The USP of this anthology is the brilliant combination of gripping storylines and credible characters. The very first offering here – The Little Oxford Dictionary – drew me right in from the word go. The story is set in a defence establishment in Ambala Cantonment, a place where I have spent several memorable years and hence, could relate to every scene mentioned. But the winner, here, was the inconsequential mini dictionary that admirably turned the story on its head and made me sit up and take note!
Mr Chatterjee has handpicked characters and plots we are familiar with and can relate to, but has vested them with such endearing traits and unusual twists that we are left with racing hearts, a quickening breath or misty eyes. Be it the steely New York cop with a heart of gold in Ground Zero, an innocuous, elderly gentleman with a dubious past in The Good Neighbour, a traveller caught in the temporary throes of lust in Up in the Air, or three friends and their heart-warming friendship spanning decades, continents and generations in The Holy Trinity – all these characters and their experiential journeys inspire us, exhilarate us, and leave us craving for more!
The author is a master in the art of world-building. Through his skilful blend of fact and fiction, authentic descriptions and fanciful imagination, he has transported us to the faraway lands of Ambala, Aruba, Calcutta, New York, Pune and Paithan. The stories are all headlined by intriguing titles – subtle yet suggestive – which spur us to dive right in! An undercurrent of humour runs through each of these stories – wry, self-deprecating, often dark, and sometimes warm, endearing and affectionate.
Another highlight of this collection is the bold, unapologetic tone of the writer that permeates almost every number. Hence, we have a grief-stricken Rekha fighting a losing battle with the establishment to earn justice for Nadeem; the elderly Narayana Rao and his fetish for the races; middle-aged Bina and Ivana cocking a snook at societal sanctions to celebrate their same-sex relationship; young Tara owning up her flawed, imperfect self; or 25-year-old Aruna demanding her space and freedom from her over-protective parents. The writer gives a voice to the issues relegated to the fringes of society, like the growing climate of communal hate, religious militancy, or adolescent heartbreak . It is a voice of logic and reason – non-judgemental, inclusive, passionate and firm – and leaves enough room for the reader to draw his own inference.

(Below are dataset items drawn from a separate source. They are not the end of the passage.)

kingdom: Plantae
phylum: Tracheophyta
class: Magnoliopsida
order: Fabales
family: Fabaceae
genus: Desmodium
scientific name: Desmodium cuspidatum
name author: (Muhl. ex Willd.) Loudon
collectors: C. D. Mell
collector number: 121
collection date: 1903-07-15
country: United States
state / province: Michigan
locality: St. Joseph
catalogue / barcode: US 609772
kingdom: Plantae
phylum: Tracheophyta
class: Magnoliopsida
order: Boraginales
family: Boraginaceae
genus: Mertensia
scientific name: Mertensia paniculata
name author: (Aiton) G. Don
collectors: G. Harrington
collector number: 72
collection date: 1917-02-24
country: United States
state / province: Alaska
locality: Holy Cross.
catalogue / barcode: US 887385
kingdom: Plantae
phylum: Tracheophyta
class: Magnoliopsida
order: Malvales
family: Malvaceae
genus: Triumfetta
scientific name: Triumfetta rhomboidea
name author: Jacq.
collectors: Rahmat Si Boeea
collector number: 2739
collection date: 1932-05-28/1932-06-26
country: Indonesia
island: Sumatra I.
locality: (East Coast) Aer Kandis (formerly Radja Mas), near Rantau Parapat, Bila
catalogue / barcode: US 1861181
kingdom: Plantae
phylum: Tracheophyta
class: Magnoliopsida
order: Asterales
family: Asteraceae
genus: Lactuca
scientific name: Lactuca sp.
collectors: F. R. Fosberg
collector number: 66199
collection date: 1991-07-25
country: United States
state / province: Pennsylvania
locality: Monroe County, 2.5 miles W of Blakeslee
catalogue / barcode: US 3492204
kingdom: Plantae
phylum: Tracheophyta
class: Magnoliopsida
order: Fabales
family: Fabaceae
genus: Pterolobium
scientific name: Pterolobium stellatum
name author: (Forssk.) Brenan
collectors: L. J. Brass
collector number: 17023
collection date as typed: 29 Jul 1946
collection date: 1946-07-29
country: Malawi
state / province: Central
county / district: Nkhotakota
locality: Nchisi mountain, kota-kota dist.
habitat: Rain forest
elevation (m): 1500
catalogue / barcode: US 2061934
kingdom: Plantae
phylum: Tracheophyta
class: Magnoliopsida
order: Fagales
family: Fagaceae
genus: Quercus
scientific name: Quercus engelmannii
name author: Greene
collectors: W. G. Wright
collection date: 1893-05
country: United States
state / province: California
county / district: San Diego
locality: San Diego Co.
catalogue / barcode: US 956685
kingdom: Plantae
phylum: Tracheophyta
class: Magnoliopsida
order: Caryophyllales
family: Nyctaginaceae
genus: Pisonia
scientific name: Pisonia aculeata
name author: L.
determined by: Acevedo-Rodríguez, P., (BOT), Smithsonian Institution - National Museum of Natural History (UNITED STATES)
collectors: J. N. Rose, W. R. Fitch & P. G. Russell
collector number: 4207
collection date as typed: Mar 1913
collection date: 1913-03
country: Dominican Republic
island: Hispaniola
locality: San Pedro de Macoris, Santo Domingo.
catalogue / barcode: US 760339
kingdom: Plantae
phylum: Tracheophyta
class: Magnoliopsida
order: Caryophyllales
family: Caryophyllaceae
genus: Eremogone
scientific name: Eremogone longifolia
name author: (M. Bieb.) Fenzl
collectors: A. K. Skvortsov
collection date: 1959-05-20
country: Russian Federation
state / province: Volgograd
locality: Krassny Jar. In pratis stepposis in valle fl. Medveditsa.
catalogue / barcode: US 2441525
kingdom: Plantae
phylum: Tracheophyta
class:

Beetashok Chatterjee’s vocabulary and story-telling skills are par excellence. He generally engages in a no-fuss narration where the sentences are terse, on-point, and often staccato, but fully loaded and carrying a wealth of implications (eg. Course Correction, The Good Neighbour, Do You Want to Know a Secret). But whenever the story demands, we find the use of metaphor and imagery – quite detailed, lovingly crafted, and left like literary breadcrumbs for the reader to pick up and relish. Leaves that are Green and Come Home would find a special mention here – the superlative language and masterly narration leave us feeling warm, fuzzy and loved.
The People Tree bears fruit that is a luscious blend of tangy, briny, honeyed, spicy and bittersweet flavours.
Readers, go savour this delectable fruit punch right away!